The fix: weekly 4x100 m walking lunges with a 20 kg sandbag (men) or 10 kg (women).

The 6-week bridge plan from CrossFit to Hyrox

Add these on top of (or in place of) your existing CrossFit program.

Weeks 1 to 2: build run capacity

  • Mon: tempo run 4x800 m (5:00 pace for men, 5:30 for women)
  • Wed: easy run 6 km Z2
  • Sat: long run 10 to 12 km Z2
  • Keep 2 to 3 days of CrossFit + skill work

Weeks 3 to 4: add specificity

Replace one CrossFit day with a Hyrox-specific brick: 1 km run + 25 wall balls + 1 km run + 50 m sled push + 1 km run + farmers carry 200 m.

Add weekly sled pull (4 sets at race weight, 2 minutes rest).

Weeks 5 to 6: race prep

Full Hyrox simulator at 80% effort 4 weeks out. Final hard simulator 14 days out at 95%. Cut volume by 40% in the final 7 days.

Calendar view of a typical CrossFit-to-Hyrox bridge week showing the integration of running with CrossFit days
A bridge week from one of our team’s CrossFit-to-Hyrox transitions. The CrossFit volume drops; running is non-negotiable.
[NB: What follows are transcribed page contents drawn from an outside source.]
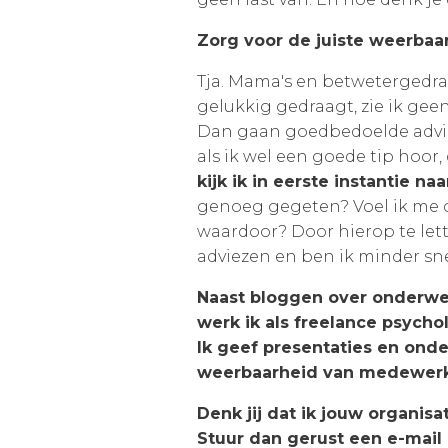
Zorg voor de juiste weerbaa
Tja. Mama's en betwetergedrag
gelukkig gedraagt, zie ik ge
Dan gaan goedbedoelde adviez
als ik wel een goede tip hoor
kijk ik in eerste instantie na
genoeg gegeten? Voel ik me op
waardoor? Door hierop te le
adviezen en ben ik minder sne
Naast bloggen over onderwe
werk ik als freelance psychol
Ik geef presentaties en ond
weerbaarheid van medewerke
Denk jij dat ik jouw organis
Stuur dan gerust een e-mail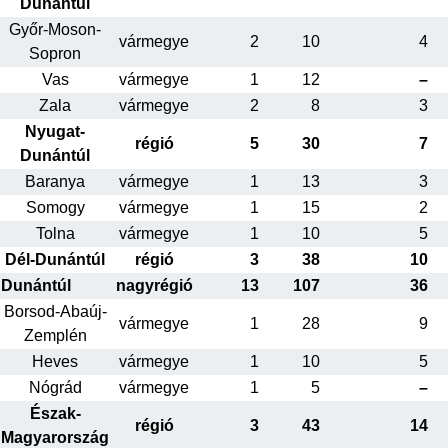
Dunántúl
Győr-Moson-
vármegye
2
10
4
Sopron
Vas
vármegye
1
12
–
Zala
vármegye
2
8
3
Nyugat-
régió
5
30
7
Dunántúl
Baranya
vármegye
1
13
3
Somogy
vármegye
1
15
2
Tolna
vármegye
1
10
5
Dél-Dunántúl
régió
3
38
10
Dunántúl
nagyrégió
13
107
36
Borsod-Abaúj-
vármegye
1
28
9
Zemplén
Heves
vármegye
1
10
5
Nógrád
vármegye
1
5
–
Észak-
régió
3
43
14
Magyarország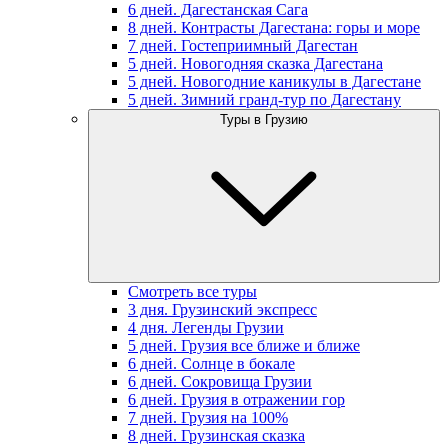
6 дней. Дагестанская Сага
8 дней. Контрасты Дагестана: горы и море
7 дней. Гостеприимный Дагестан
5 дней. Новогодняя сказка Дагестана
5 дней. Новогодние каникулы в Дагестане
5 дней. Зимний гранд-тур по Дагестану
Туры в Грузию
Смотреть все туры
3 дня. Грузинский экспресс
4 дня. Легенды Грузии
5 дней. Грузия все ближе и ближе
6 дней. Солнце в бокале
6 дней. Сокровища Грузии
6 дней. Грузия в отражении гор
7 дней. Грузия на 100%
8 дней. Грузинская сказка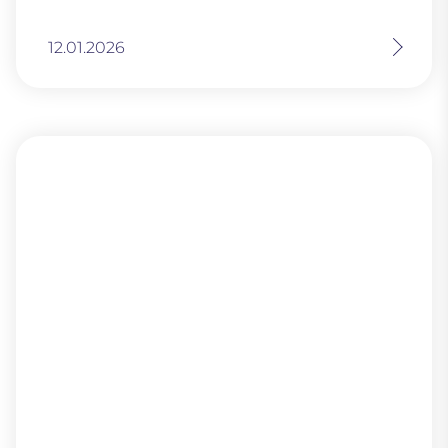
12.01.2026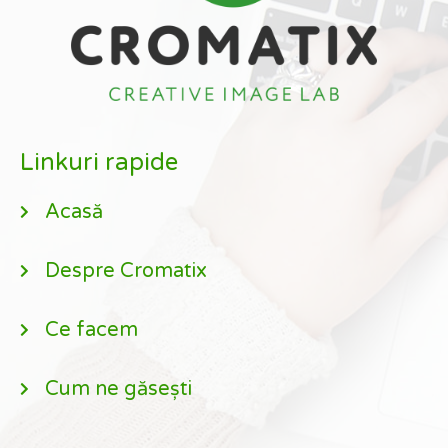
Linkuri rapide
Acasă
Despre Cromatix
Ce facem
Cum ne găsești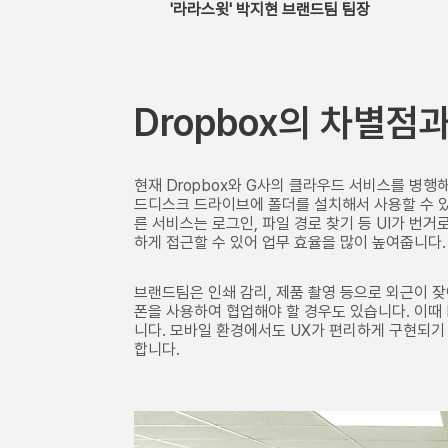
         '라라스윗' 박지현 브랜드팀 팀장
Dropbox의 차별점
현재 Dropbox와 G사의 클라우드 서비스를 병행
드디스크 드라이브에 폴더를 설치해서 사용할 수 있는
른 서비스는 로그인, 파일 경로 찾기 등 UI가 번거로
하게 접근할 수 있어 업무 효율을 많이 높여줍니다.
브랜드팀은 인쇄 감리, 제품 촬영 등으로 외근이 
폰을 사용하여 협업해야 할 경우도 있습니다. 이때 
니다. 모바일 환경에서도 UX가 편리하게 구현되기
합니다.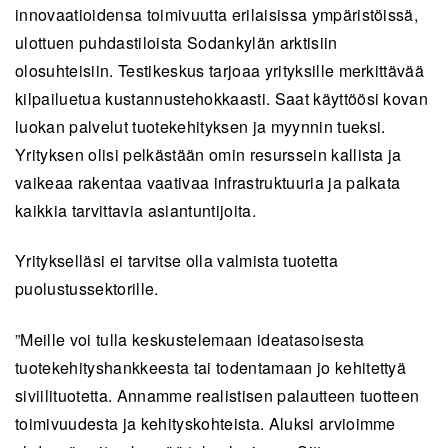
omaa infrastruktuuria.
innovaatioidensa toimivuutta erilaisissa ympäristöissä,
ulottuen puhdastiloista Sodankylän arktisiin
Yritykset voivat hyödyntää testikeskusten
olosuhteisiin. Testikeskus tarjoaa yrityksille merkittävää
infrastruktuuria ja asiantuntijaverkostoja, vaikka
kilpailuetua kustannustehokkaasti. Saat käyttöösi kovan
niillä ei olisi valmiita tuotteita puolustus- tai
luokan palvelut tuotekehityksen ja myynnin tueksi.
siviilimarkkinoille, ja keskukset tukevat erilaisia
Yrityksen olisi pelkästään omin resurssein kallista ja
teknologian kehitysvaiheita.
vaikeaa rakentaa vaativaa infrastruktuuria ja palkata
Testikeskuksissa on saatavilla
kaikkia tarvittavia asiantuntijoita.
huipputeknologiaa, kuten 5G-mobiiliverkot ja
kvanttitietokoneet, jotka mahdollistavat
Yritykselläsi ei tarvitse olla valmista tuotetta
monimutkaisten teknologioiden validoinnin ja
puolustussektorille.
kehittämisen puolustussektorin vaatimusten
mukaisesti.
”Meille voi tulla keskustelemaan ideatasoisesta
tuotekehityshankkeesta tai todentamaan jo kehitettyä
Nato DIANA -testikeskukset auttavat yrityksiä
siviilituotetta. Annamme realistisen palautteen tuotteen
kehitystyössä, kuten tuotteen toimivuuden
toimivuudesta ja kehityskohteista. Aluksi arvioimme
validoinnissa, markkina-aseman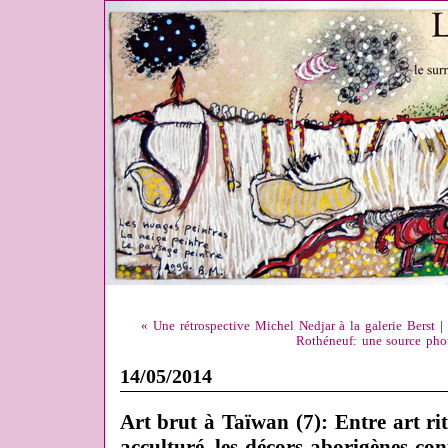
« Une rétrospective Michel Nedjar à la galerie Berst
|
Rothéneuf: une source phot
14/05/2014
Art brut à Taïwan (7): Entre art rit
acculturé, les décors aborigènes c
What CrossFit times predict your Hyrox time

Rough mapping based on the 30+ athletes we’ve tracked through this transition:

CrossFit benchmarkApproximate Hyrox time (with 6-week run prep)
Murph sub-40Hyrox sub-65
Helen sub-9Hyrox sub-70
Murph 40 to 50Hyrox 70 to 80
Murph 50 to 60Hyrox 80 to 90
Murph 60+Hyrox 90+

These assume sub-22 5 km running. If you run sub-19, drop one tier.
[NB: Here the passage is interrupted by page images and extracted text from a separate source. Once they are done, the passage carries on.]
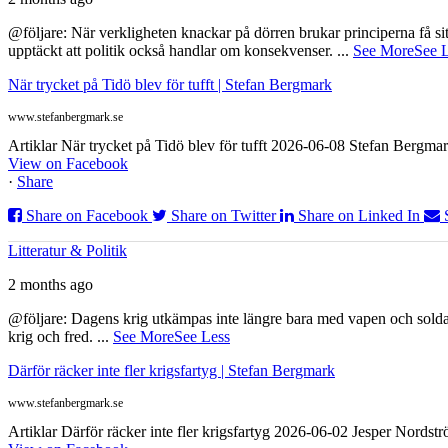
@följare: När verkligheten knackar på dörren brukar principerna få sitta
upptäckt att politik också handlar om konsekvenser.
...
See More
See 
När trycket på Tidö blev för tufft | Stefan Bergmark
www.stefanbergmark.se
Artiklar När trycket på Tidö blev för tufft 2026-06-08 Stefan Bergmar
View on Facebook
·
Share
Share on Facebook
Share on Twitter
Share on Linked In
Litteratur & Politik
2 months ago
@följare: Dagens krig utkämpas inte längre bara med vapen och soldat
krig och fred.
...
See More
See Less
Därför räcker inte fler krigsfartyg | Stefan Bergmark
www.stefanbergmark.se
Artiklar Därför räcker inte fler krigsfartyg 2026-06-02 Jesper Nordstr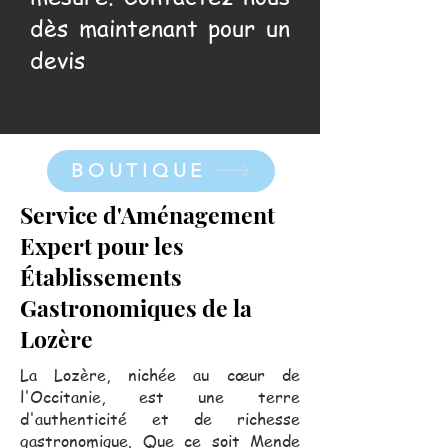
dès maintenant pour un
devis
BOUTIQUE
Service d'Aménagement
Expert pour les
Établissements
Gastronomiques de la
Lozère
La Lozère, nichée au cœur de
l'Occitanie, est une terre
d'authenticité et de richesse
gastronomique. Que ce soit Mende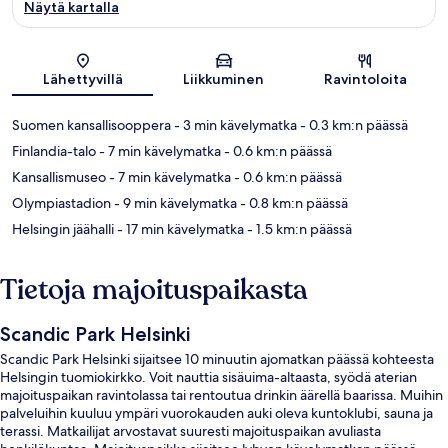
Näytä kartalla
Kartta
Lähettyvillä
Liikkuminen
Ravintoloita
Suomen kansallisooppera
- 3 min kävelymatka
- 0.3 km:n päässä
Finlandia-talo
- 7 min kävelymatka
- 0.6 km:n päässä
Kansallismuseo
- 7 min kävelymatka
- 0.6 km:n päässä
Olympiastadion
- 9 min kävelymatka
- 0.8 km:n päässä
Helsingin jäähalli
- 17 min kävelymatka
- 1.5 km:n päässä
Tietoja majoituspaikasta
Scandic Park Helsinki
Scandic Park Helsinki sijaitsee 10 minuutin ajomatkan päässä kohteesta
Helsingin tuomiokirkko. Voit nauttia sisäuima-altaasta, syödä aterian
majoituspaikan ravintolassa tai rentoutua drinkin äärellä baarissa. Muihin
palveluihin kuuluu ympäri vuorokauden auki oleva kuntoklubi, sauna ja
terassi. Matkailijat arvostavat suuresti majoituspaikan avuliasta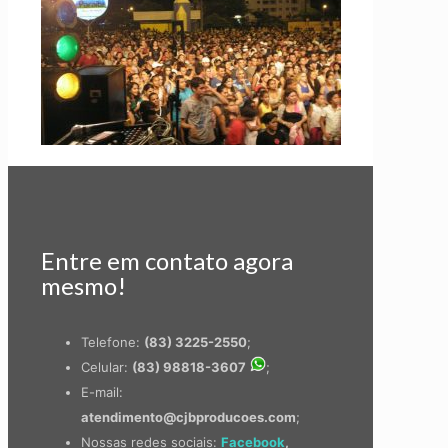
Entre em contato agora
mesmo!
Telefone:
(83) 3225-2550
;
Celular:
(83) 98818-3607
;
E-mail:
atendimento@cjbproducoes.com
;
Nossas redes sociais:
Facebook
,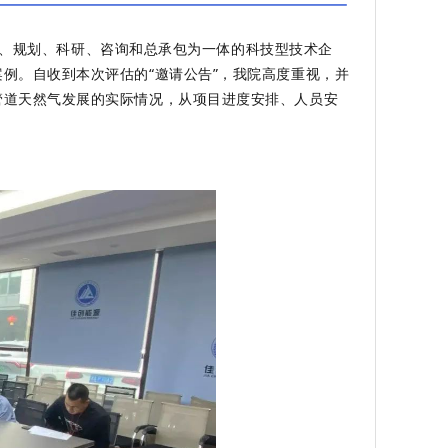
、规划、科研、咨询和总承包为一体的科技型技术企
例。自收到本次评估的“邀请公告”，我院高度重视，并
管道天然气发展的实际情况，从项目进度安排、人员安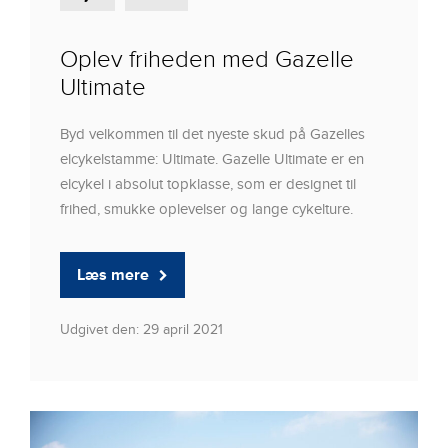
Oplev friheden med Gazelle
Ultimate
Byd velkommen til det nyeste skud på Gazelles
elcykelstamme: Ultimate. Gazelle Ultimate er en
elcykel i absolut topklasse, som er designet til
frihed, smukke oplevelser og lange cykelture.
Læs mere
Udgivet den: 29 april 2021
Common questions on the CrossFit-to-Hyrox transition

Is Hyrox harder than CrossFit? Different. Hyrox is longer (60 to 90 minutes vs typical CrossFit WOD of 8 to 30 minutes) and much more running-heavy. It’s harder for the cardiovascular system over time. CrossFit is harder for absolute strength, gymnastics, and short anaerobic capacity. Most of our team who’ve done both say Hyrox feels harder, mostly because there’s nowhere to hide for 70+ minutes.

Can I do Hyrox without specific training? Most CrossFit Rx-level athletes can finish Hyrox without specific prep, typically in the 1:20 to 1:35 range. To race competitively, plan for 6 to 12 weeks of running-focused prep to stop blowing up by station 5.
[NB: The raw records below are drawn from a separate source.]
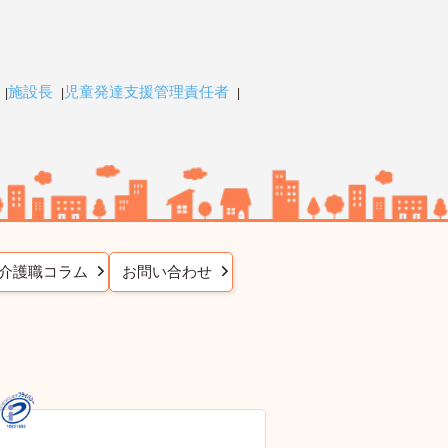
施設長
児童発達支援管理責任者
介護職コラム
お問い合わせ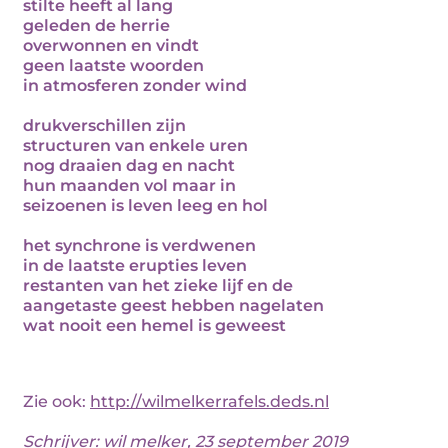
stilte heeft al lang
geleden de herrie
overwonnen en vindt
geen laatste woorden
in atmosferen zonder wind
drukverschillen zijn
structuren van enkele uren
nog draaien dag en nacht
hun maanden vol maar in
seizoenen is leven leeg en hol
het synchrone is verdwenen
in de laatste erupties leven
restanten van het zieke lijf en de
aangetaste geest hebben nagelaten
wat nooit een hemel is geweest
Zie ook:
http://wilmelkerrafels.deds.nl
Schrijver:
wil melker
, 23 september 2019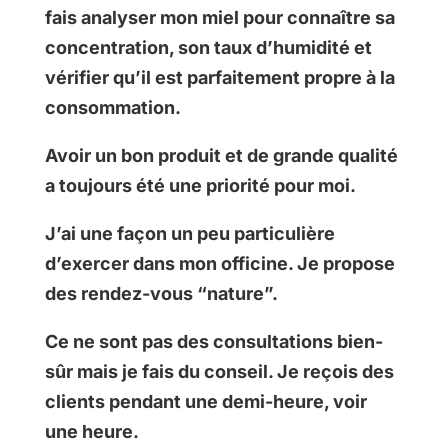
fais analyser mon miel pour connaître sa
concentration, son taux d’humidité et
vérifier qu’il est parfaitement propre à la
consommation.
Avoir un bon produit et de grande qualité
a toujours été une priorité pour moi.
J’ai une façon un peu particulière
d’exercer dans mon officine. Je propose
des rendez-vous “nature”.
Ce ne sont pas des consultations bien-
sûr mais je fais du conseil. Je reçois des
clients pendant une demi-heure, voir
une heure.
What’s my biggest weakness coming from CrossFit? Running base. By a wide margin. Most other gaps close with a few targeted sessions; the running gap takes 6+ weeks of consistent volume.

Should I cut CrossFit during the bridge? Reduce, don’t cut. Drop skill-heavy work (handstands, muscle-ups) and keep your strength + metcons. Your body has a finite training capacity, and the running has to come from somewhere.

Will Hyrox training make my CrossFit worse? Short term, slightly. Long term, no. Two of us came back to CrossFit after a Hyrox block with worse Fran times for 2 weeks, then PRs at the 6-week mark.